アテナイの民主主義を可能にしたのは、自ら所有する財で自弁した武器で武装した重装歩兵(市民)による"ファランクス(密集戦法)"である。富裕になった平民の重装歩兵たちが、それまでの貴族層を中心とした騎兵にとって代わっていったのだ。戦場における主力となることで発言力を増した平民=重装歩兵たちが、政治の中心に躍り出る。
財を蓄え、経済的に自立した富裕な平民の成年男子こそが、貴族制を打破した"デモクラティア"の担い手であった。それはマックス・ヴェーバーがいうとことの"重装歩兵民主制"としての性格を持っていた。
経済人類学者カール・ポランニーが指摘したように、古代ギリシア世界は、冶金術の進歩による生産力の増大を背景にして、貨幣経済が最初期に進展していった社会であった。それは、数世紀をかけ、人類史において画期的かつ劇的な変化をもたらすことになった。歴史家のM・フィンリーもまた古代ギリシアが、私的所有と個人主義が浸透していった最初期の社会であることを鋭く指摘している。貨幣経済の浸透は、紀元前七世紀頃、現在のトルコ西部にあったリデュア王国で、西欧における貨幣の原型となる、"鋳貨(コイン)"が誕生したことに端を発する。
持ち運び安く、価値の計量機能を高めたコインは瞬く間に東地中海世界に浸透し、交易や経済活動を活性化していったのだ。古代の東地中海世界における貨幣経済がもたらす劇的な波頭の先端に古代ギリシアの"デモクラティア"が誕生したのだ。
古代ギリシアとは、貨幣経済の浸透によって、市民たちの私的領域が強化され、部族の互酬性が急速に弱体化していく社会であった。生産力の拡大を背景にした交易の活性化によって、自らが処分しうる財とともに、明確に共同体の共同所有から離れた、個人化されてゆく私的所有の領域が生まれた。貨幣経済の浸透によって経済力を高め、戦士としての装備を自弁する強靱な市民=戦士たちが誕生したのだ。そのような発言権を得た"市民=戦士たち"が、デモクラティアの担い手であった。
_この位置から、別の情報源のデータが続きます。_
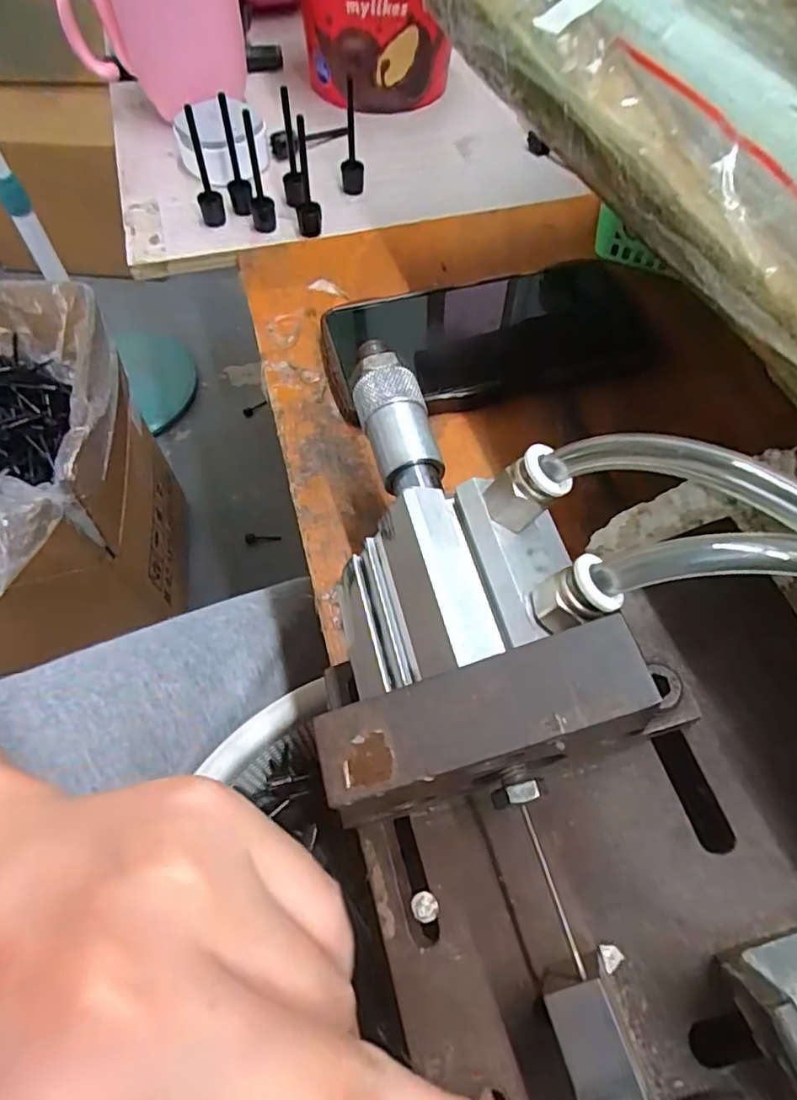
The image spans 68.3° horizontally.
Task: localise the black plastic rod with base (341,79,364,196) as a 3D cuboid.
[{"bbox_3d":[-0.030,-0.257,0.368,0.014,0.063,0.017,-3,61,-2],"label":"black plastic rod with base"}]

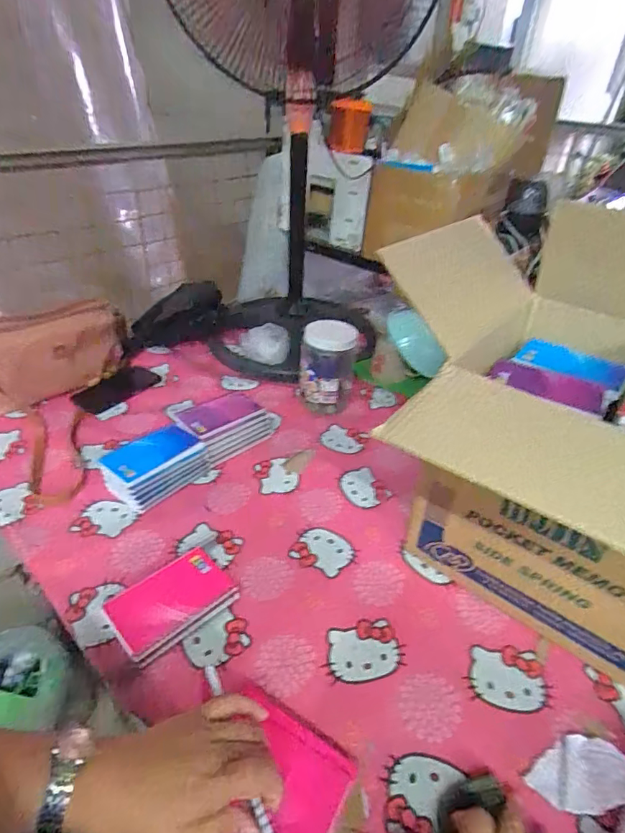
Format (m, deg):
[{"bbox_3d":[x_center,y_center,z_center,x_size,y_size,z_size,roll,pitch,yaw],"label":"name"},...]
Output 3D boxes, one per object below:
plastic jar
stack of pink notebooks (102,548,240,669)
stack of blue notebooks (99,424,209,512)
[{"bbox_3d":[0.028,-0.092,0.917,0.096,0.157,0.090,2,35,-2],"label":"plastic jar"},{"bbox_3d":[-0.165,0.218,0.568,0.134,0.028,0.089,-27,45,-37],"label":"stack of pink notebooks"},{"bbox_3d":[-0.242,0.076,0.735,0.091,0.064,0.139,30,42,33],"label":"stack of blue notebooks"}]

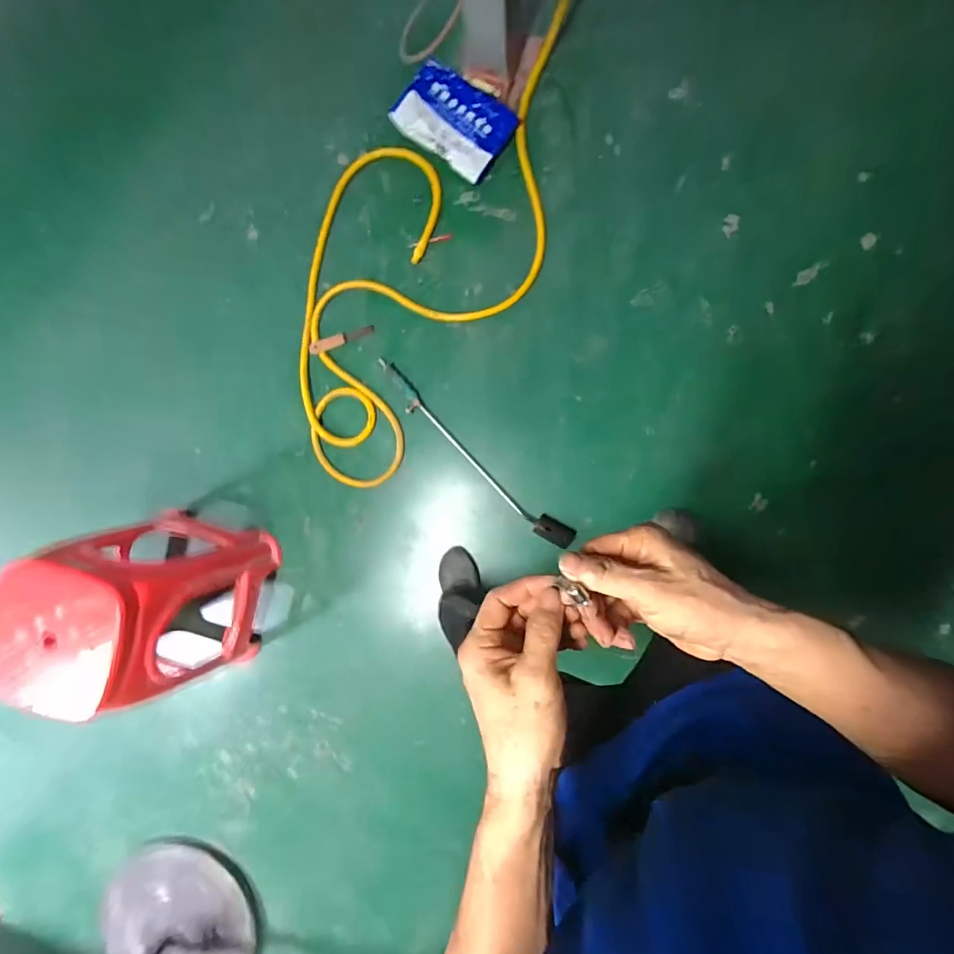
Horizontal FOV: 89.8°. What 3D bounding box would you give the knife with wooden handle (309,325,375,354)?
[{"bbox_3d":[-0.362,-0.371,1.280,0.178,0.012,0.033,-19,88,5],"label":"knife with wooden handle"}]

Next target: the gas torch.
[{"bbox_3d":[-0.014,-0.060,1.238,0.675,0.050,0.063,43,94,4],"label":"gas torch"}]

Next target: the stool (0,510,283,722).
[{"bbox_3d":[-0.741,0.294,1.103,0.332,0.453,0.300,13,91,6],"label":"stool"}]

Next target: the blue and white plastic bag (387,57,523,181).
[{"bbox_3d":[-0.058,-0.917,1.225,0.287,0.042,0.197,34,93,5],"label":"blue and white plastic bag"}]

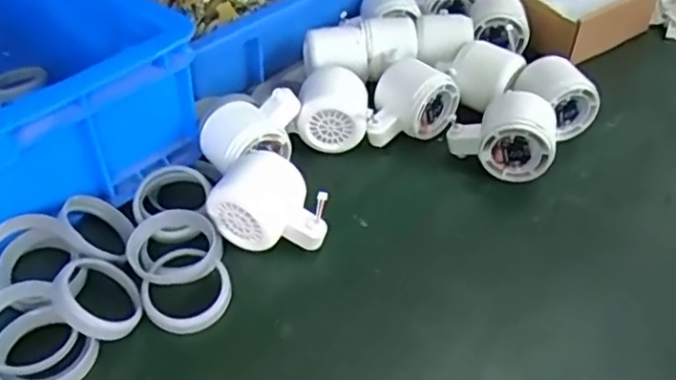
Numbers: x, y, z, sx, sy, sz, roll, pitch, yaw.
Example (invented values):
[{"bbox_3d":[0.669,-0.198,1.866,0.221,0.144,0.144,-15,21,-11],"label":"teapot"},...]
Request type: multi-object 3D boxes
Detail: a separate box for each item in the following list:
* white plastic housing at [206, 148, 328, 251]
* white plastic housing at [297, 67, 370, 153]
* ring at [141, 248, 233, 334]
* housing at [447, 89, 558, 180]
[{"bbox_3d":[-0.046,0.013,0.463,0.079,0.062,0.051,18,47,18],"label":"white plastic housing"},{"bbox_3d":[-0.004,-0.067,0.540,0.059,0.054,0.053,0,44,0],"label":"white plastic housing"},{"bbox_3d":[-0.101,0.066,0.431,0.057,0.011,0.059,0,53,0],"label":"ring"},{"bbox_3d":[0.132,-0.047,0.517,0.080,0.063,0.054,12,45,13],"label":"housing"}]

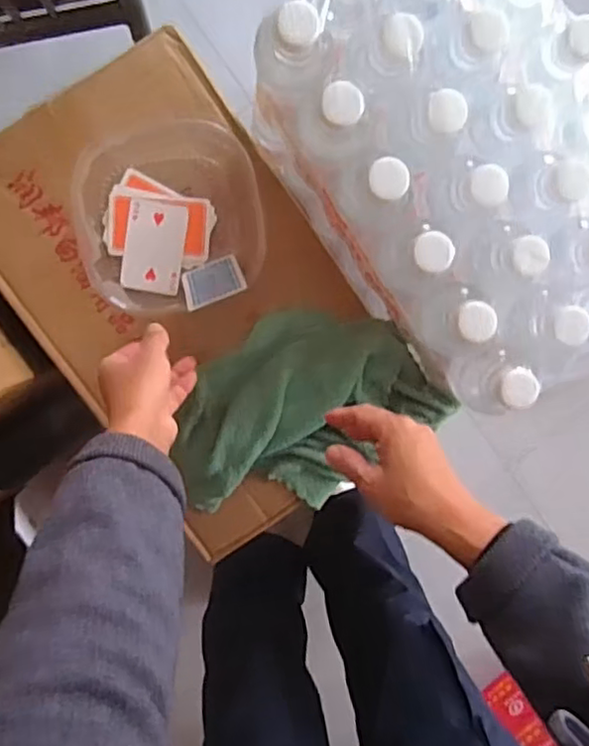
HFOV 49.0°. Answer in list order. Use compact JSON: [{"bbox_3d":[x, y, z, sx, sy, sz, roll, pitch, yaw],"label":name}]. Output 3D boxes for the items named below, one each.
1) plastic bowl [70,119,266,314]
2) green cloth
[{"bbox_3d":[-0.119,-0.146,0.605,0.167,0.065,0.175,-1,97,-5],"label":"plastic bowl"},{"bbox_3d":[0.005,0.039,0.649,0.260,0.034,0.176,-36,99,0],"label":"green cloth"}]

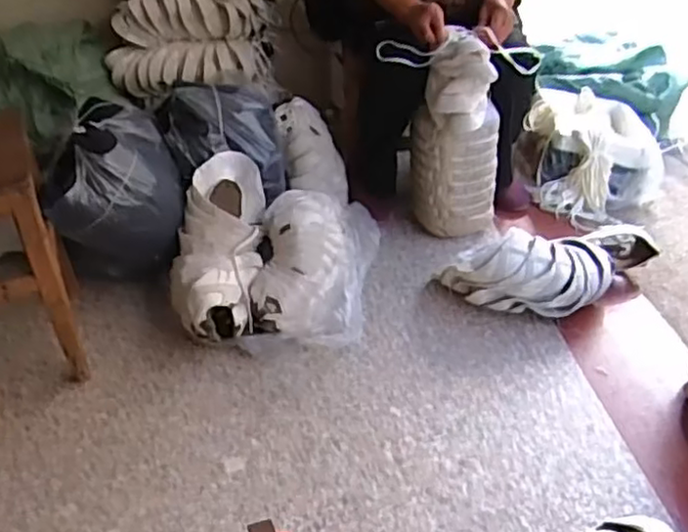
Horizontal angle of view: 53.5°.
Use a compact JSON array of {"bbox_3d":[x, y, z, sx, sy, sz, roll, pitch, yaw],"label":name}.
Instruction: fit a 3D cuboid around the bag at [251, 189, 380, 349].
[{"bbox_3d":[-0.051,-0.017,1.414,0.228,0.171,0.396,2,34,5],"label":"bag"}]

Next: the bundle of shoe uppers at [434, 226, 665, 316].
[{"bbox_3d":[0.463,-0.023,1.425,0.494,0.152,0.246,-12,36,-15],"label":"bundle of shoe uppers"}]

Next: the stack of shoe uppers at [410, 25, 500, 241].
[{"bbox_3d":[0.259,-0.276,1.531,0.181,0.447,0.149,-7,35,-7],"label":"stack of shoe uppers"}]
ハンナ・アーレントが述べていたように"労働"を忌避した古代ギリシア人たちの"デモクラティア"は、多くの奴隷や民会から閉め出され家政の内側に押し込められた女性によって支えられていた。すなわち古代アテナイの"デモクラティア"は、差別・排除・抑圧・支配によって私的領域と公的領域を区分することで維持された民主主義であった。現在の視点からみるならば、"デモクラティア"は、それまでの貴族制を打ち破ったとはいえ、私達が享受する現代の民主主義とは異なったかなり問題のある民主主義であった。
また"デモクラティア"を促した貨幣と経済的自律は、アルファベットという文字の発明とともに、古代ギリシア人に自律的で論理的な思考をすることを促した。最初の哲学者達は、ギリシア本土ではなく、貨幣化と商業化が進んだ植民地都市に現れる。
タレス、ヘラクレイトス、ピュタゴラスなどの最初の哲学者たちの活動は、貨幣によって活性化された商業活動を社会的背景に持っていた。書き付けられた文字によって反省的となった思考は、神話的思考から離れた、知を愛し求める"哲学(philosophia)"という運動となって現れたのだ。